The Global Code of Practice on the International Recruitment of Health personnel is a key instrument in this area. The Code, which was established by the World Health Assembly in 2010, establishes and promotes voluntary practices for the ethical international recruitment of health personnel. It requires countries to implement effective health workforce planning, education, training and retention strategies to sustain a health workforce that is appropriate for the specific conditions of each country.
The launch of Ireland’s National Strategic Framework for Health and Social Care Workforce Planning at the Global Forum is a major step in addressing our health workforce challenges.
The objective of the framework is to align our workforce planning systems both vertically and horizontally in order to identify, agree and implement appropriate solutions to health workforce challenges – either within the health sector or inter-sectorally with education and other partners.
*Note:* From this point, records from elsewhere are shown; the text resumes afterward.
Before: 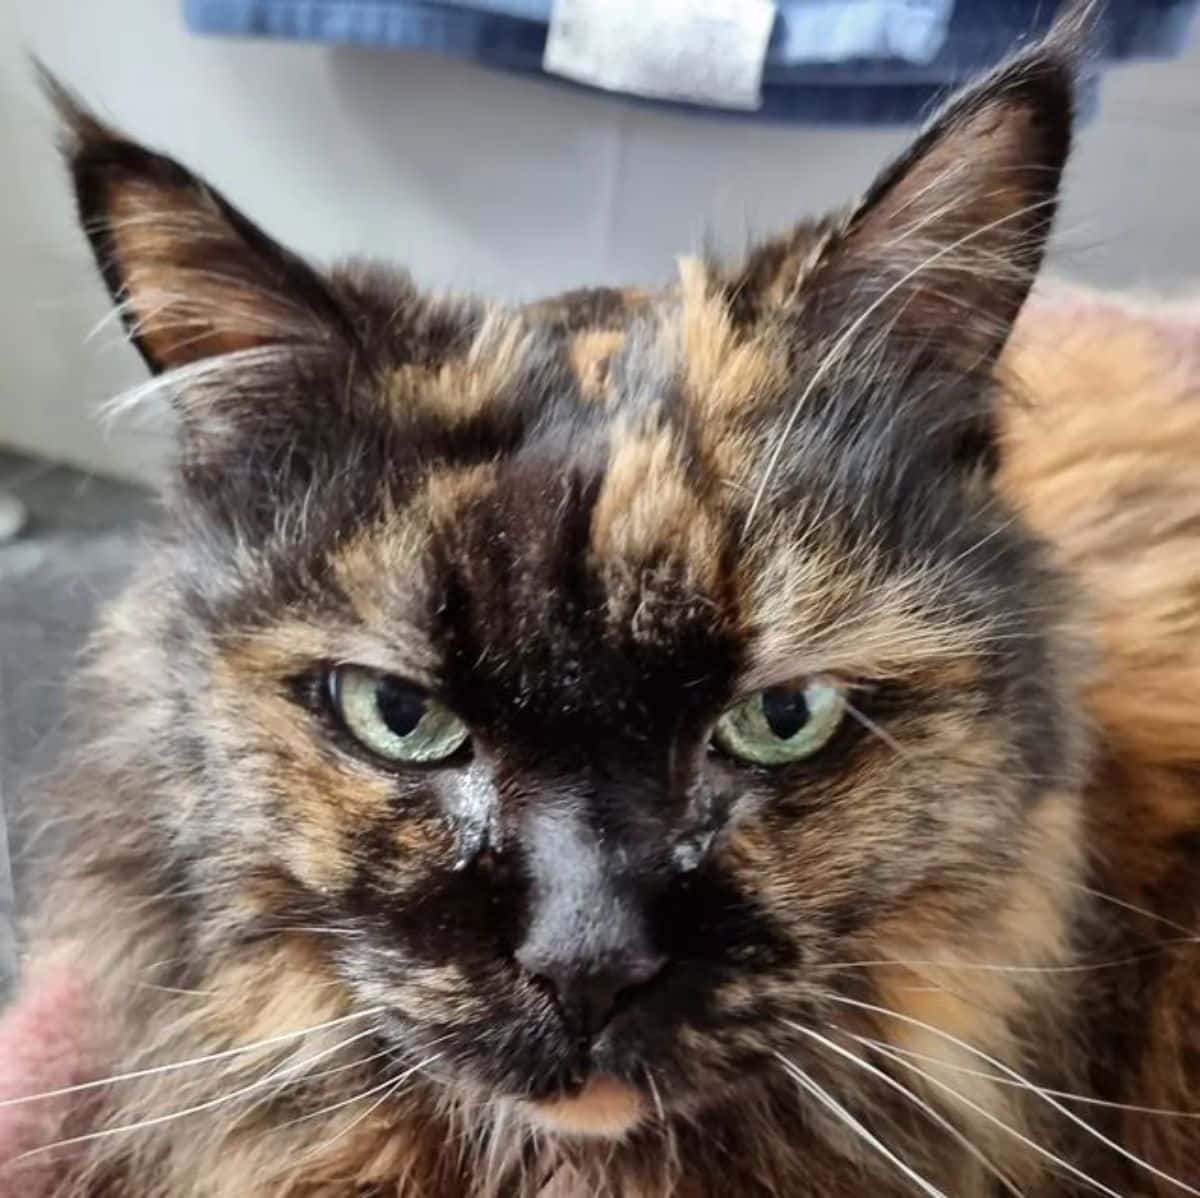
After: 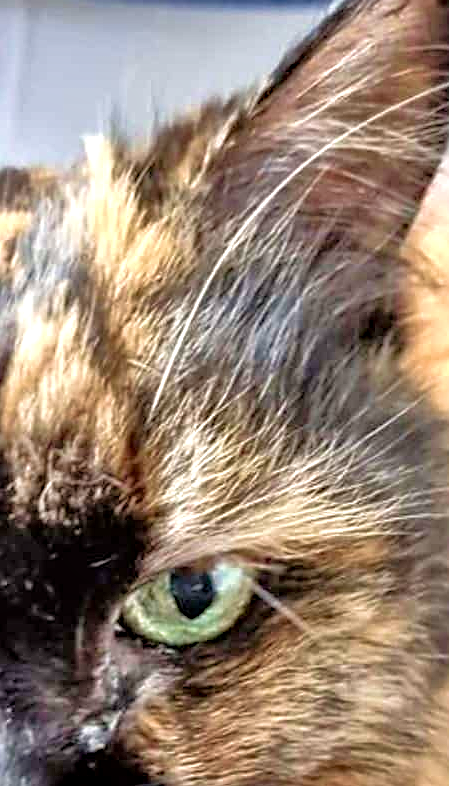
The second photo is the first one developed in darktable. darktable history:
crop and rotate: left 49.475%, top 10.144%, right 13.103%, bottom 24.222%
velvia: on, module defaults
sharpen: on, module defaults
haze removal: strength 0.09, compatibility mode true
exposure: exposure 0.61 EV, compensate exposure bias true, compensate highlight preservation false
tone equalizer: -7 EV 0.157 EV, -6 EV 0.58 EV, -5 EV 1.12 EV, -4 EV 1.29 EV, -3 EV 1.17 EV, -2 EV 0.6 EV, -1 EV 0.16 EV
local contrast: detail 130%
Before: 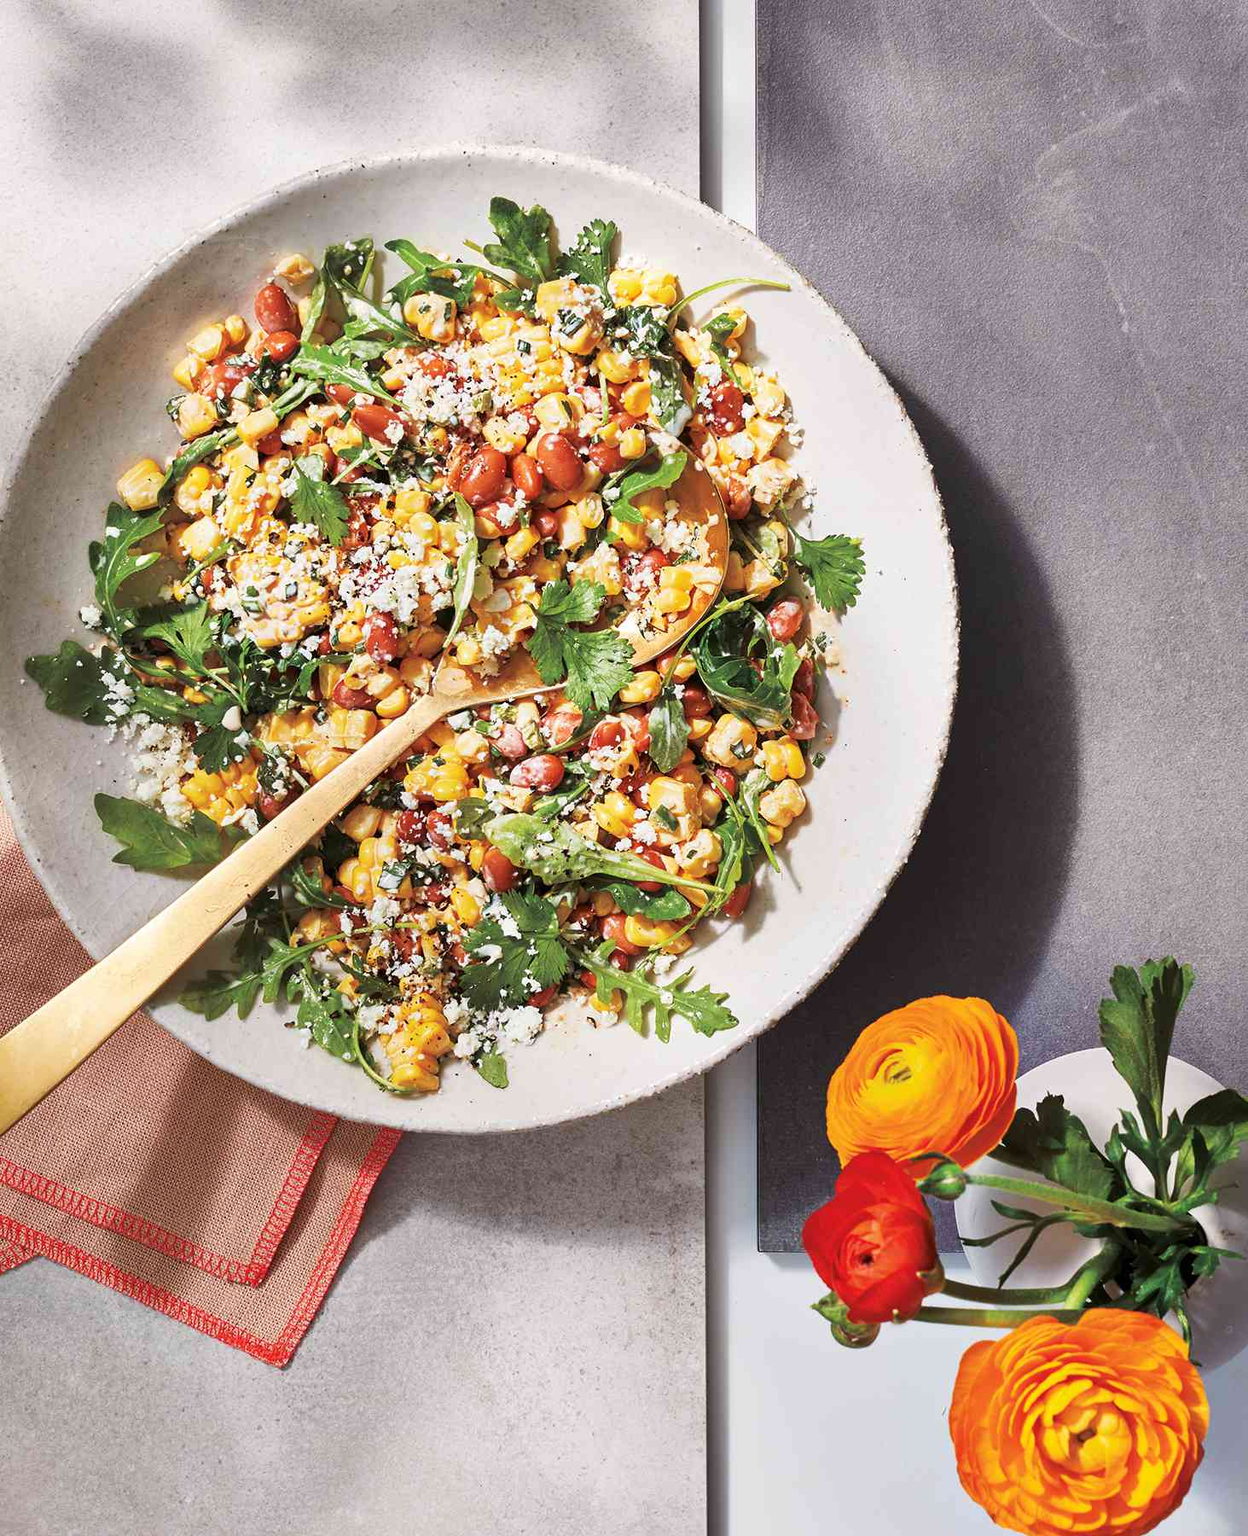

This Framework will support the recruitment and retention of the right mix of health workers across the Irish health system to meet planned and projected service need.
As well as our efforts to meet workforce challenges domestically, Ireland’s development cooperation programme is committed to achieving universal health coverage internationally. A quality, well-trained, motivated and adequately financed health workforce is critical to achieve universal health coverage
Human Resources for Health is an issue that the Department of Foreign Affairs and Trade have long been working to address through their development cooperation programme. The health aspect of the development cooperation programme, or Irish Aid as it’s more commonly known, focuses on supporting partner countries to achieve universal health coverage.
An example of the work that Irish Aid supports is the partnership with the Royal College of Surgeons in Ireland, and the College of Surgeons in East, Central and Southern Africa (COSECSA). This partnership supports the training and retention of surgeons to increase the quality and availability of essential surgical care in the Eastern, Central and Southern regions in Africa. Currently an estimated 93% of people in Sub-Saharan Africa do not have access to safe, affordable surgical and anaesthesia care when needed. This causes immense suffering, disability and death, and the partnership with RCSI and COSECSA is working to alleviate this. 96% of the COSECSA graduates are in full time employment, and 87% of indigenously trained surgeons remain in the COSECSA region.
In Ethiopia, Ireland supports the training and roll-out of Health Extension Workers who are the backbone of the community based Health Extension Programme in Ethiopia, delivering quality basic health services to the communities they serve.